# Trying Transit In L.A.



## WhoozOn1st (Feb 27, 2010)

This L.A. Times "Column One" feature is about a young woman - a midwestern transplant to Los Angeles - who turns to riding the bus when facing newly-reduced circumstances (though not so reduced that she moves from pricey Brentwood). It includes a fairly ridiculous passage about riding the bus under the influence, but better that than driving, right?

Riding the bus changes her view

"Carr represents a relatively small but highly important segment of the MTA's passenger base: people who could commute by car but take the bus instead. Such 'discretionary riders' currently make up a little more than a quarter of total ridership.

"Transportation officials consider people like Carr central to the agency's future as it builds more rail lines with hopes of easing congestion by getting people out of their cars."
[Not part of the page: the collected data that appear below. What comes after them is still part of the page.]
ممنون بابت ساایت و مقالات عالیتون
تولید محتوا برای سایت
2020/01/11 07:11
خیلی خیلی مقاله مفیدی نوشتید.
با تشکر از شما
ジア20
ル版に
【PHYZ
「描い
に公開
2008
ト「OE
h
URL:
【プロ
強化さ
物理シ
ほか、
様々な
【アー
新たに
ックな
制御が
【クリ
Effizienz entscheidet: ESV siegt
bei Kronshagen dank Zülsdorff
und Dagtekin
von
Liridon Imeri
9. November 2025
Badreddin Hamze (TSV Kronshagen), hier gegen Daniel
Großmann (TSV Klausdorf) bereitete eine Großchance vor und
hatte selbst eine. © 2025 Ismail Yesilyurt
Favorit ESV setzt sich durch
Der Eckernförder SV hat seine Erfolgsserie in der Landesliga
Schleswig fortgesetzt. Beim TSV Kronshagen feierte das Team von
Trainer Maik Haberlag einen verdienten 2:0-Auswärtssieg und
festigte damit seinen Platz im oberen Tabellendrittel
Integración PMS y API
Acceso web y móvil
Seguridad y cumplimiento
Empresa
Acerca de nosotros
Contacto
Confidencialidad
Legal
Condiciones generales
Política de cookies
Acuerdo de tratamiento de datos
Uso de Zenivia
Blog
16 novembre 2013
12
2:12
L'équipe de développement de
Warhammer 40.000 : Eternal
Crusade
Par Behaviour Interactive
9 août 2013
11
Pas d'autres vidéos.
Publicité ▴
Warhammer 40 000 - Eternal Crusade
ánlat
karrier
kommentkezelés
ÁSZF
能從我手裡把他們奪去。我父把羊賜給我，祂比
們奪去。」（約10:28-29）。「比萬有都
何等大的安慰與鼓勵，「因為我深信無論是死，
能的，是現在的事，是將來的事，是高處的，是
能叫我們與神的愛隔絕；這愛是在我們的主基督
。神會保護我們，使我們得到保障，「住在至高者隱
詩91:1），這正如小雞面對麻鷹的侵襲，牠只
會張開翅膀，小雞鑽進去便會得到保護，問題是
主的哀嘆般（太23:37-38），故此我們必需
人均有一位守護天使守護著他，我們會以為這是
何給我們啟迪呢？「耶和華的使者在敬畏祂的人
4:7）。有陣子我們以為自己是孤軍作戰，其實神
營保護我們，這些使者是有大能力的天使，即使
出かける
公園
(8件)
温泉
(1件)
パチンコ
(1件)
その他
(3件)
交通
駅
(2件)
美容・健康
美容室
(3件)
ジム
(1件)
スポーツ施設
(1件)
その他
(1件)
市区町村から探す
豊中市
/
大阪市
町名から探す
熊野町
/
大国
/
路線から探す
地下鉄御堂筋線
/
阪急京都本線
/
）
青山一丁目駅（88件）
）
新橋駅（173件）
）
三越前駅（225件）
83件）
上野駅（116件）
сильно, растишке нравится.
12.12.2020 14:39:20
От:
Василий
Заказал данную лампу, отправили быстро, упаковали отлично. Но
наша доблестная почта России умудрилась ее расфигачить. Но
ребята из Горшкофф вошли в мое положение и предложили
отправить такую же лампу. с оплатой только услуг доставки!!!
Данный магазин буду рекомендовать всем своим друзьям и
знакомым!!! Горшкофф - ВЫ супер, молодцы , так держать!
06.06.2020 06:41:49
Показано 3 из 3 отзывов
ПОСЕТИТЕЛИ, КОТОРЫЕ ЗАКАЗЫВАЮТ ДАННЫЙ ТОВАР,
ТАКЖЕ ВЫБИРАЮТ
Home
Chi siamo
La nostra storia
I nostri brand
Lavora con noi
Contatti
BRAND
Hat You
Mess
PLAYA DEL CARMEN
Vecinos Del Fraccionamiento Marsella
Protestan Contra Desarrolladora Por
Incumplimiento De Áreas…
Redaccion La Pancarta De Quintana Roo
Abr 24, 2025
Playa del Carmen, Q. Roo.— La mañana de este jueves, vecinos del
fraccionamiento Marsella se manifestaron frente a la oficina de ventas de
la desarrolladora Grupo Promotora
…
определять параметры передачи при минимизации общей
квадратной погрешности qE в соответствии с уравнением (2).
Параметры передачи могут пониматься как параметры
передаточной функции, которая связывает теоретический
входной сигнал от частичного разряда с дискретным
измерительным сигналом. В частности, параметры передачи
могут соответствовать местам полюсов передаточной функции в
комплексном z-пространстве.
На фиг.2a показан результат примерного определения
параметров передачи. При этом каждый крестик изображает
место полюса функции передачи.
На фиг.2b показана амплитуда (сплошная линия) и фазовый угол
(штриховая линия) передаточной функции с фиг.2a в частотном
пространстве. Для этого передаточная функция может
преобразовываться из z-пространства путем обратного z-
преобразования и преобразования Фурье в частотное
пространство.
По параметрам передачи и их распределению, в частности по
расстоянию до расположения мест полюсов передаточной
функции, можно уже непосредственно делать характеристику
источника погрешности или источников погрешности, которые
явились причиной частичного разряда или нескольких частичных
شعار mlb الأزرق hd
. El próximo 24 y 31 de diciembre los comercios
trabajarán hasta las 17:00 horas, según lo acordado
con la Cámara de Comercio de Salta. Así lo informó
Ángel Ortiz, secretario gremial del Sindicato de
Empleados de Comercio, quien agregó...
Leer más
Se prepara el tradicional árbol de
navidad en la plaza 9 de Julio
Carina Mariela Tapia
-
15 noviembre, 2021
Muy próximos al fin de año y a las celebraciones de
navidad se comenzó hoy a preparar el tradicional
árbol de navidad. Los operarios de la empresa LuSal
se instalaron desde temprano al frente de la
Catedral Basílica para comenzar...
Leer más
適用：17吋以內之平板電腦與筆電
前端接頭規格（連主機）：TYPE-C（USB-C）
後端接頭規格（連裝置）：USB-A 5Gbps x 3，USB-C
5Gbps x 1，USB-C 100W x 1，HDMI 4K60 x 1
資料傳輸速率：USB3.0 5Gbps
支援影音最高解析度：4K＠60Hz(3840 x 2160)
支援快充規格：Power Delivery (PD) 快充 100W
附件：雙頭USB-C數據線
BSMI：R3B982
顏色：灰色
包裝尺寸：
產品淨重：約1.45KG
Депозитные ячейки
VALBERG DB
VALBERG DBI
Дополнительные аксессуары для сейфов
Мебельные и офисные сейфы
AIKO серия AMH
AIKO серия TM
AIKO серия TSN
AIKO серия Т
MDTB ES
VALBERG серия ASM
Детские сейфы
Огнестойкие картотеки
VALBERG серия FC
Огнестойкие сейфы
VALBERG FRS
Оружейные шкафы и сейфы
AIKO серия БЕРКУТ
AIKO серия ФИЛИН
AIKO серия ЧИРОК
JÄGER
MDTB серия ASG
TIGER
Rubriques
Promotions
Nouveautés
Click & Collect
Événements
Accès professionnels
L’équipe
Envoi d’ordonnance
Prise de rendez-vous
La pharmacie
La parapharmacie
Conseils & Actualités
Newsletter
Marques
The article notes that the young woman has been blogging her bus experiences, and you can check that out as well:

Snob on a Bus

Seems like kind of a ditz, but it takes all kinds, I guess.


----------



## Ozark Southern (Jun 11, 2010)

WhoozOn1st said:


> This L.A. Times "Column One" feature is about a young woman - a midwestern transplant to Los Angeles - who turns to riding the bus when facing newly-reduced circumstances (though not so reduced that she moves from pricey Brentwood). It includes a fairly ridiculous passage about riding the bus under the influence, but better that than driving, right?
> Riding the bus changes her view
> 
> "Carr represents a relatively small but highly important segment of the MTA's passenger base: people who could commute by car but take the bus instead. Such 'discretionary riders' currently make up a little more than a quarter of total ridership.
> ...


I recently took a job in Springfield (quite a change from the small rural community in which I used to work), and I discovered there is a bus stop that services my office building. So I've tried mass transit for the last week, and I have to say that although it is much slower than driving, I get so much more accomplished in a day. I can read, write in my journal, work on my thesis, etc.--all things not possible (safely) while driving. I still drive to work, as I come in from out of town, but on my lunch hour or when running an errand after work, the city bus has proven to be quite convenient. Plus, the stories I hear have opened my eyes to a new world. So now that I've become one of those 'discretionary riders,' I have to say my quality of life has improved dramatically. The frustration of driving in a big city--the primary reason I take Amtrak to the cities--has now been eliminated from my daily commute to a small city as well.


----------